TASK TO COMPLETE: The answer is the data below, repeated exactly, with no pictures included.

Images with pose keypoints:
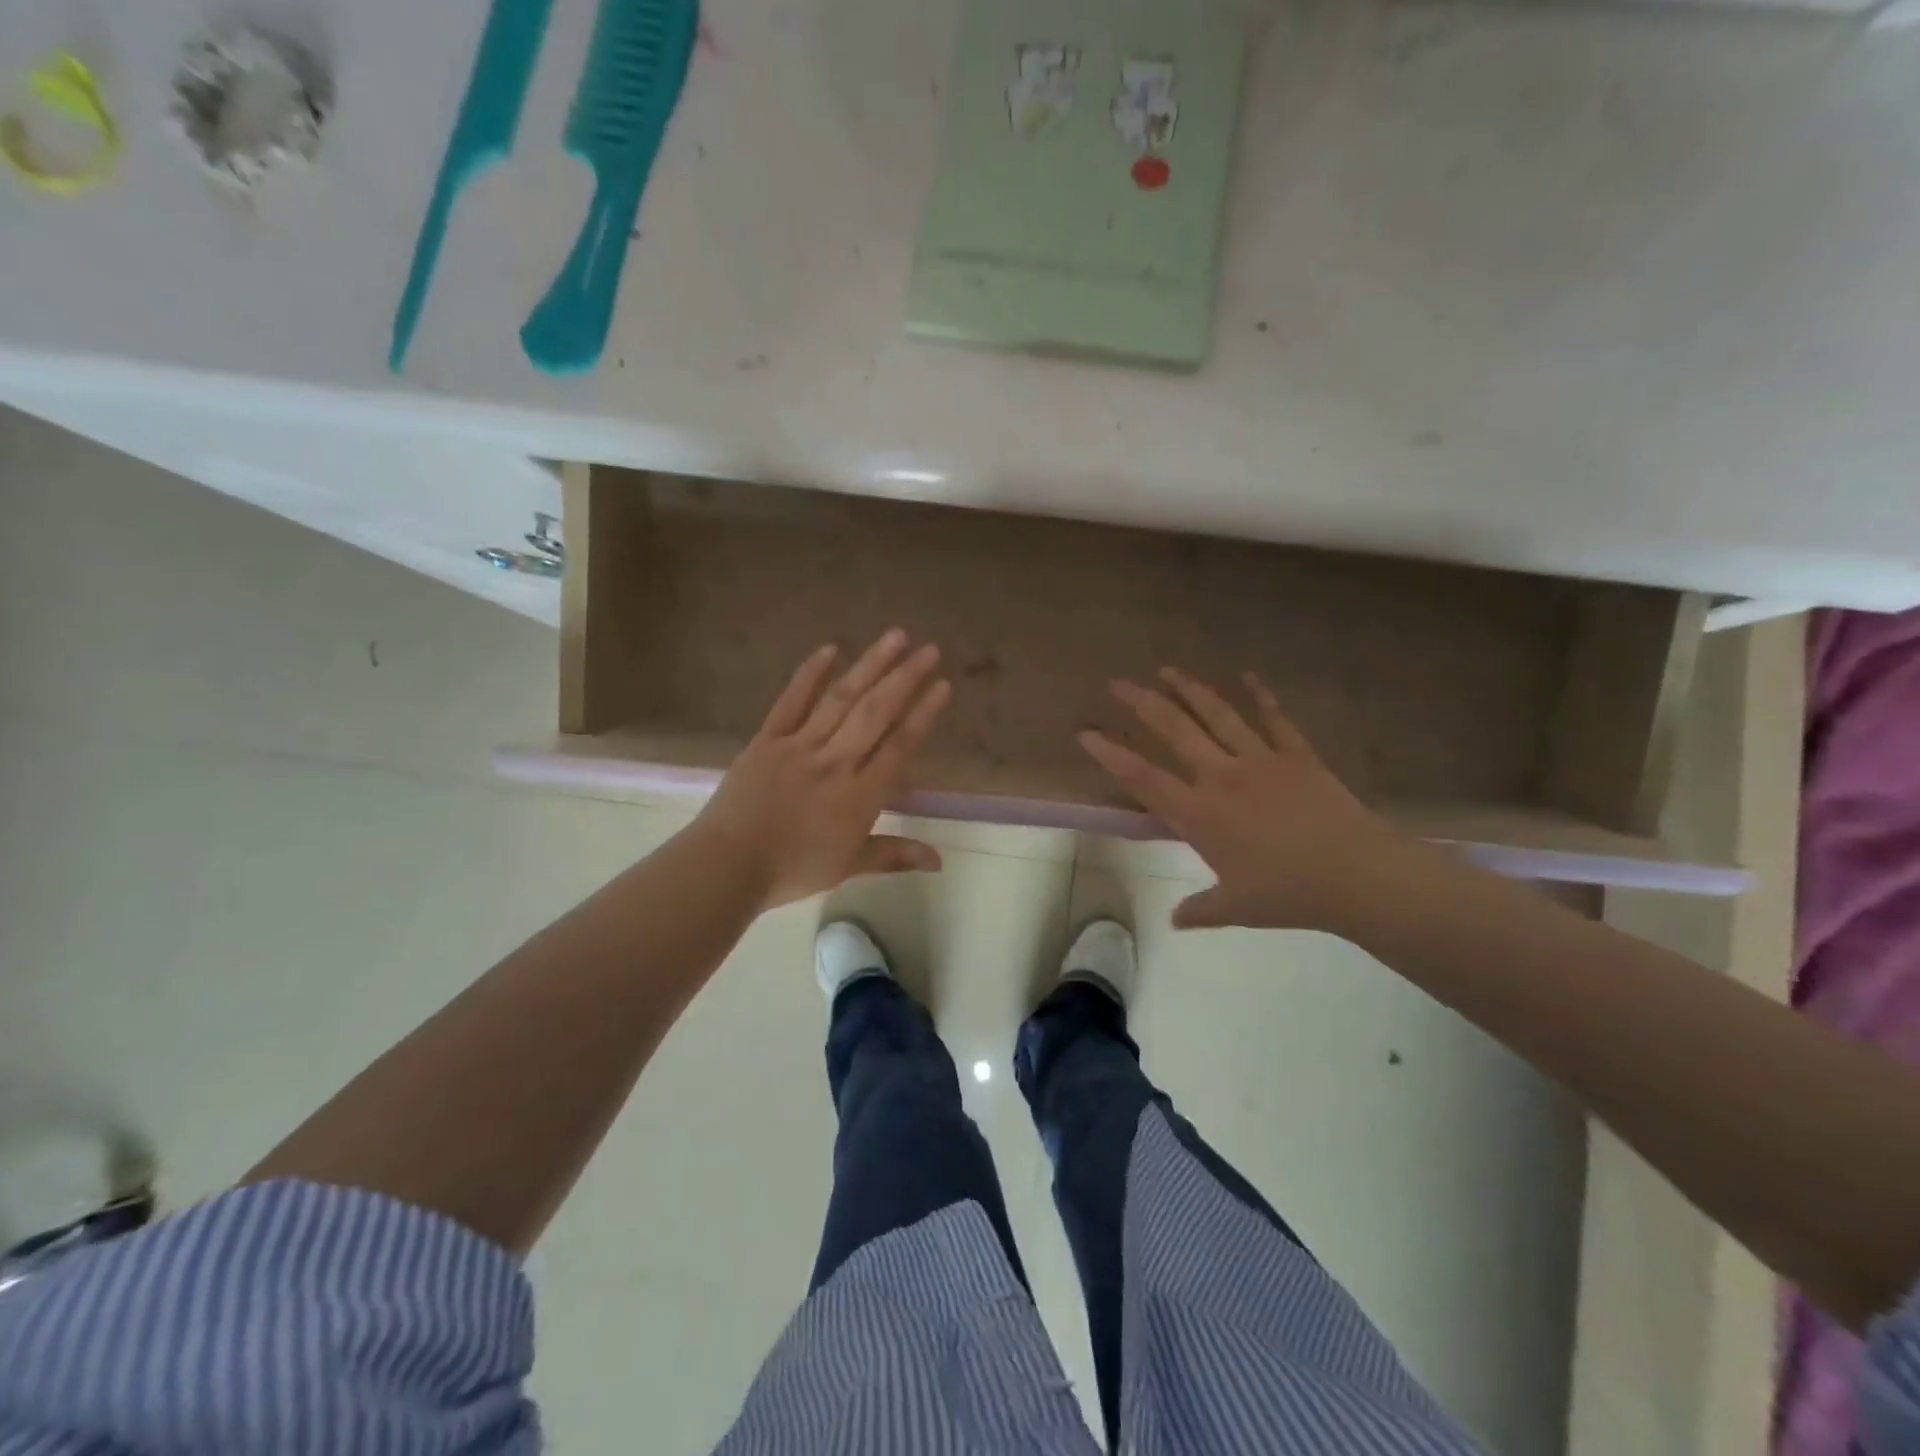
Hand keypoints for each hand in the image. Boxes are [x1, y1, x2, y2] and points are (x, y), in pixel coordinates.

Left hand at [691, 629, 950, 909]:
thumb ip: (894, 855)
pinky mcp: (768, 739)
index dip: (923, 714)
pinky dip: (811, 674)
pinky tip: (830, 648)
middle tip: (929, 649)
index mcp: (859, 795)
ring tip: (895, 636)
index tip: (942, 685)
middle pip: (876, 713)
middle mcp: (835, 762)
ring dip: (870, 665)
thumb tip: (940, 860)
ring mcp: (800, 745)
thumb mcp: (848, 866)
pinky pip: (792, 701)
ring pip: (841, 699)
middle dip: (905, 679)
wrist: (728, 865)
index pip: (899, 746)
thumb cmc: (792, 869)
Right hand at [1079, 667, 1412, 932]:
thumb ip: (1200, 910)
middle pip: (1175, 731)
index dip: (1110, 754)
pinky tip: (1248, 675)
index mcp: (1200, 814)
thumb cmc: (1288, 895)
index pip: (1143, 778)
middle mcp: (1222, 777)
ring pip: (1217, 715)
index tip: (1086, 733)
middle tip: (1118, 683)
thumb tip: (1174, 922)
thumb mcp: (1236, 908)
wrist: (1357, 876)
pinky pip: (1274, 718)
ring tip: (1167, 670)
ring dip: (1189, 689)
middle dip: (1142, 703)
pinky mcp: (1297, 755)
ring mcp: (1261, 760)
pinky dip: (1260, 694)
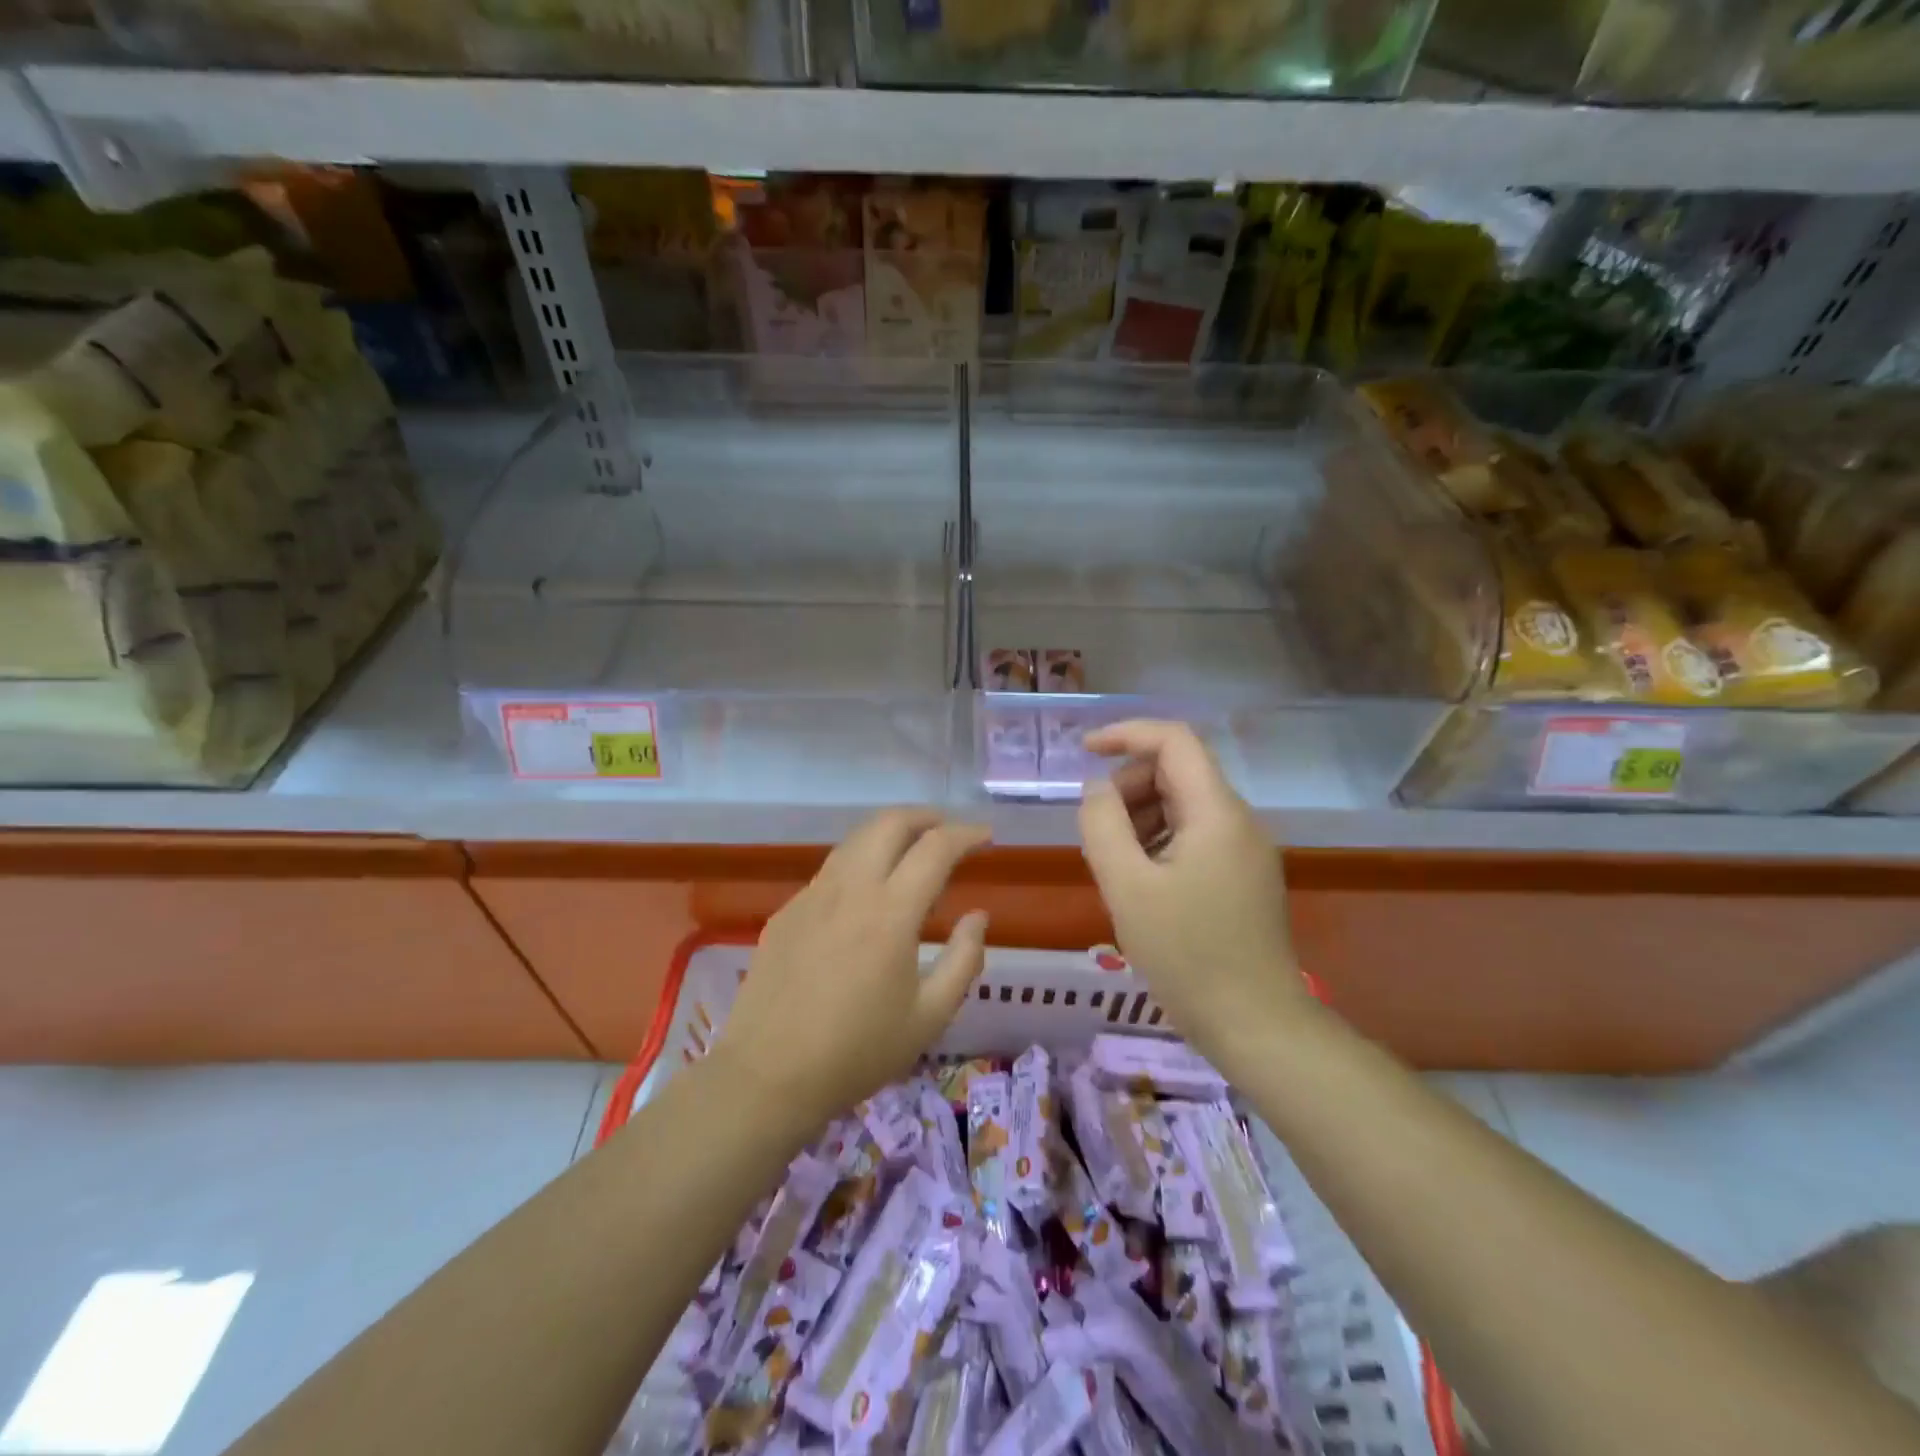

OUTPUT:
Hand keypoints for each hand in the image. Boxes are [x1, y1, x2, y2] and points are (x, y), in pixel coordinates.

Left hand at [691, 629, 950, 909]:
thumb ip: (894, 855)
pinky mcp: (768, 739)
index dip: (923, 714)
pinky dip: (811, 674)
pinky tip: (830, 648)
middle tip: (929, 649)
index mcp: (859, 795)
ring tip: (895, 636)
index tip: (942, 685)
middle pip: (876, 713)
middle mcp: (835, 762)
ring dip: (870, 665)
thumb tip: (940, 860)
ring mcp: (800, 745)
thumb mcp: (848, 866)
pinky pip: (792, 701)
ring pip: (841, 699)
middle dip: (905, 679)
wrist: (728, 865)
index pip: (899, 746)
thumb cmc: (792, 869)
Right hand at [1079, 667, 1412, 932]:
thumb ip: (1200, 910)
middle pip: (1175, 731)
index dip: (1110, 754)
pinky tip: (1248, 675)
index mcp: (1200, 814)
thumb cmc: (1288, 895)
index pip: (1143, 778)
middle mcp: (1222, 777)
ring pip: (1217, 715)
index tip: (1086, 733)
middle tip: (1118, 683)
thumb tip: (1174, 922)
thumb mcp: (1236, 908)
wrist: (1357, 876)
pinky pip: (1274, 718)
ring tip: (1167, 670)
ring dip: (1189, 689)
middle dip: (1142, 703)
pinky mcp: (1297, 755)
ring mcp: (1261, 760)
pinky dip: (1260, 694)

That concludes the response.